Contributed by Seth Reid, following a vigorous class discussion with guest presentation by Genevra Ornelas.
Our March 4th class discussion revolved around urban forestry and how it pertained to an article written by John M. Anderis, Marcos A. Jannsen, and Elinor Ostrom. This article provided, “A Framework to Analyze the Robustness of Social-ecologcial Sytems from an Institutional Perspective.” The discussion was lead by a former graduate student, Genevra Ornelas, who is a certified arborist that worked with Canopy in Palo Alto and Tree Fresno. Both organizations are comprised of urban foresters who plant trees around their cities in order to enhance the social welfare of the inhabitants of their respective urban forests.
So what is a Social-ecological system (SES) and how does an urban forest fit within the system? A SES is an ecological system that is intricately linked with and affected by one or more social system (Anderis et. al 2004). Fresno’s SES is the city, its buildings and roadways, its trees and vegetation, its municipalities, and its people. All these variables interact with each other and affect Fresno’s hydrology, its temperature, its pollutants, and its infrastructure. A healthy urban forest can mitigate many of the negative effects of urbanization.

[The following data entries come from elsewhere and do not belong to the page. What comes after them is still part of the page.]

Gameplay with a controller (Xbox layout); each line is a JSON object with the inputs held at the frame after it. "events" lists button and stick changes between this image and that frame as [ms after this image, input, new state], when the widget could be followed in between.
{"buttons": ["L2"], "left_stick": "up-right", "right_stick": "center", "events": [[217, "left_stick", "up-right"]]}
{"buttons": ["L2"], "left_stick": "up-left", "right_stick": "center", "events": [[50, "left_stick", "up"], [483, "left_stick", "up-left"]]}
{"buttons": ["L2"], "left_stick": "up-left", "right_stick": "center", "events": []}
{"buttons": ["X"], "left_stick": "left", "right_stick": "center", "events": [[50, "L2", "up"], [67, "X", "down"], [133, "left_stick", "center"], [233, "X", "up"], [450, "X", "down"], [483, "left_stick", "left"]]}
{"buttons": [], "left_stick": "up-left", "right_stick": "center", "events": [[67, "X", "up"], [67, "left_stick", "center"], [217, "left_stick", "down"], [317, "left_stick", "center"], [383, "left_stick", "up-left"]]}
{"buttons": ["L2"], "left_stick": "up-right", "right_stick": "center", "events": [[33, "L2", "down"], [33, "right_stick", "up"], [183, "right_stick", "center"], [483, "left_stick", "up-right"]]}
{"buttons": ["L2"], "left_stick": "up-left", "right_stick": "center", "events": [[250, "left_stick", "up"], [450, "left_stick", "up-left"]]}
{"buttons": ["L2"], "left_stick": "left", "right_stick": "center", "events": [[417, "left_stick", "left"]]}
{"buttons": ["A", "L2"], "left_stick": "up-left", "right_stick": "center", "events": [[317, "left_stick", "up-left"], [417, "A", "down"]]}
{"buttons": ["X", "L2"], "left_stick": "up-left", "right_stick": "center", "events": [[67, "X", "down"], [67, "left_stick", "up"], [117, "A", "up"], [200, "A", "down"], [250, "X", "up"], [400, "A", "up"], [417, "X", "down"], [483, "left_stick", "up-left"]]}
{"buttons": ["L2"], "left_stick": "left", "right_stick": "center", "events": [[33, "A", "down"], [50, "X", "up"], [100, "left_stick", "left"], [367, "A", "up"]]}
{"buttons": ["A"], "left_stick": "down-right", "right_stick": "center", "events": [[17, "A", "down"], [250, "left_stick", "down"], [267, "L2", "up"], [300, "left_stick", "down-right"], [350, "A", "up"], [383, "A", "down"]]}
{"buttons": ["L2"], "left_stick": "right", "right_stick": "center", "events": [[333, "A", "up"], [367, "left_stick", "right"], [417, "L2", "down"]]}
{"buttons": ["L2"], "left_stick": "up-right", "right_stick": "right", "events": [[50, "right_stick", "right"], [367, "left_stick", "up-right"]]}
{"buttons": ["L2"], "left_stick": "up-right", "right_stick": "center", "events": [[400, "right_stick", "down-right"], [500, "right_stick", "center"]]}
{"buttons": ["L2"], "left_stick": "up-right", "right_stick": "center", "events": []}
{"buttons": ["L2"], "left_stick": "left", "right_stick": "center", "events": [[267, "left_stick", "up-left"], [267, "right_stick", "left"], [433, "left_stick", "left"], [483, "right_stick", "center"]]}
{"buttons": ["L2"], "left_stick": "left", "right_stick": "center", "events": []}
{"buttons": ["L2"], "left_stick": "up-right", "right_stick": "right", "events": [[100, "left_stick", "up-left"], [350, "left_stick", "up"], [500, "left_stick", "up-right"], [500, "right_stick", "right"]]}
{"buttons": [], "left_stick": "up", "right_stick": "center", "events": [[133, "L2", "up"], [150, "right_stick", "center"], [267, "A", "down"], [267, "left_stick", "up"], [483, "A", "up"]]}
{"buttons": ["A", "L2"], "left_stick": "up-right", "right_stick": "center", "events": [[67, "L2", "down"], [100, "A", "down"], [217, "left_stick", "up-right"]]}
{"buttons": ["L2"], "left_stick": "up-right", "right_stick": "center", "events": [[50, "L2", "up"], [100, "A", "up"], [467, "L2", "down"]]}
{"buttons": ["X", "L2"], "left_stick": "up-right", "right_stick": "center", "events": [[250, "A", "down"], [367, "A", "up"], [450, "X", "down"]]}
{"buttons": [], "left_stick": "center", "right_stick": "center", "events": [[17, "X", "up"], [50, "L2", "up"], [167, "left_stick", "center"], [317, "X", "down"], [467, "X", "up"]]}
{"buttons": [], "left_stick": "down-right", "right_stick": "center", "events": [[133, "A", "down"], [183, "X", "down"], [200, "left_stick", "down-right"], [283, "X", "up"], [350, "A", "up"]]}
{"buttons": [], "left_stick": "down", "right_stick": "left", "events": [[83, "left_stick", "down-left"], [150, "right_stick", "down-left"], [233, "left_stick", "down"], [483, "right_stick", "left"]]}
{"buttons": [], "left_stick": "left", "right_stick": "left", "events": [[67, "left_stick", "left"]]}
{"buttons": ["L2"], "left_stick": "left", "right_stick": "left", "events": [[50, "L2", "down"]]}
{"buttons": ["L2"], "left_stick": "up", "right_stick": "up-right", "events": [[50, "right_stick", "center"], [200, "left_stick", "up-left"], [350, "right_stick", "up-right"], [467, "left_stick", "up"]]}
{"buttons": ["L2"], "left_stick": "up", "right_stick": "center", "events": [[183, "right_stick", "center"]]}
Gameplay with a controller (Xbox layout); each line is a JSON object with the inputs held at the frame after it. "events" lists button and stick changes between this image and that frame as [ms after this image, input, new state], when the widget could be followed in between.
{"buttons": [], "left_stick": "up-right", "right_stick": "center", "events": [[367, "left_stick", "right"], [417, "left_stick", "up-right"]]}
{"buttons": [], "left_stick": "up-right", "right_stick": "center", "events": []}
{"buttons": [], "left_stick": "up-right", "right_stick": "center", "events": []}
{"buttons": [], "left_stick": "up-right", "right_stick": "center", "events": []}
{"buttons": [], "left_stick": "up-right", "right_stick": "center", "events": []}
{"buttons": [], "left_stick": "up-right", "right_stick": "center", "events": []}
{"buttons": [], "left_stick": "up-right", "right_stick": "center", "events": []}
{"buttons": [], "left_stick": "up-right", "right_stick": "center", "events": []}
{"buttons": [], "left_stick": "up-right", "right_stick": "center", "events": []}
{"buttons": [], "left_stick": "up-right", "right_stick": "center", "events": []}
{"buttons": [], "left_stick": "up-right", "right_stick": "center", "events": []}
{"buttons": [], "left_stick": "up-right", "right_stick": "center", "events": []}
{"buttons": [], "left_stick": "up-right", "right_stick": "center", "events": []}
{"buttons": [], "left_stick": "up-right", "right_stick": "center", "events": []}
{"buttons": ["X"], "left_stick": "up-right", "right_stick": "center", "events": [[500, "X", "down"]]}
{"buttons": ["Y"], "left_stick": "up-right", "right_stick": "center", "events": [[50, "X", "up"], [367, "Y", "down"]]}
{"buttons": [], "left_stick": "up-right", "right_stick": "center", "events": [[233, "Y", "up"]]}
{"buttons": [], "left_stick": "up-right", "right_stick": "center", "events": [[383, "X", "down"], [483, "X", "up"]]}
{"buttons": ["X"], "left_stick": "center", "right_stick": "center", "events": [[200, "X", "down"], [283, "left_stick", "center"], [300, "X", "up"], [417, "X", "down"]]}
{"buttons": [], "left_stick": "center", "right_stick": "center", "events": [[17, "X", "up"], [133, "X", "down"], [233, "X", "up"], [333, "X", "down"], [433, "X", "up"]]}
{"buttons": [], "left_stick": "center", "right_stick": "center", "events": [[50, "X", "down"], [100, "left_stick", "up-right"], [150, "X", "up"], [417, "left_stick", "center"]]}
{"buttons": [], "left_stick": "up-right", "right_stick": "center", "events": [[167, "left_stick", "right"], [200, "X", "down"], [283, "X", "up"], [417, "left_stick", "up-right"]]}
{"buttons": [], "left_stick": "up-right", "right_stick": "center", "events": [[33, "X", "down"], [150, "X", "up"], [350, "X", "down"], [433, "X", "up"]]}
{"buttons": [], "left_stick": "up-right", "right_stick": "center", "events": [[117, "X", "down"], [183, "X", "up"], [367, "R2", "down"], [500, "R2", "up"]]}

Trees improve hydrology by increasing water infiltration and reducing runoff. They reduce temperature by providing shade, decreasing albedo at the surface level, and decreasing the urban island effect. They decrease air pollution by removing particles from the air. They can even improve infrastructure by protecting asphalt, wood, and plastics from UV rays and heat damage. A tree can save the community time, money, and valuable resources in the long run.
Urban forestry organizations are the voice that advocate for trees. They are the liaison between public knowledge and institutional knowledge. Probably the most important role they have is to educate the public on the importance of trees and how trees integrate with local institutions and municipalities. An educated public can make informed decisions on where to plant trees, and which trees to plant. Organizations such as Canopy and Tree Fresno also help facilitate this by providing trees, hosting celebrations, and presenting awards to citizen tree stewards.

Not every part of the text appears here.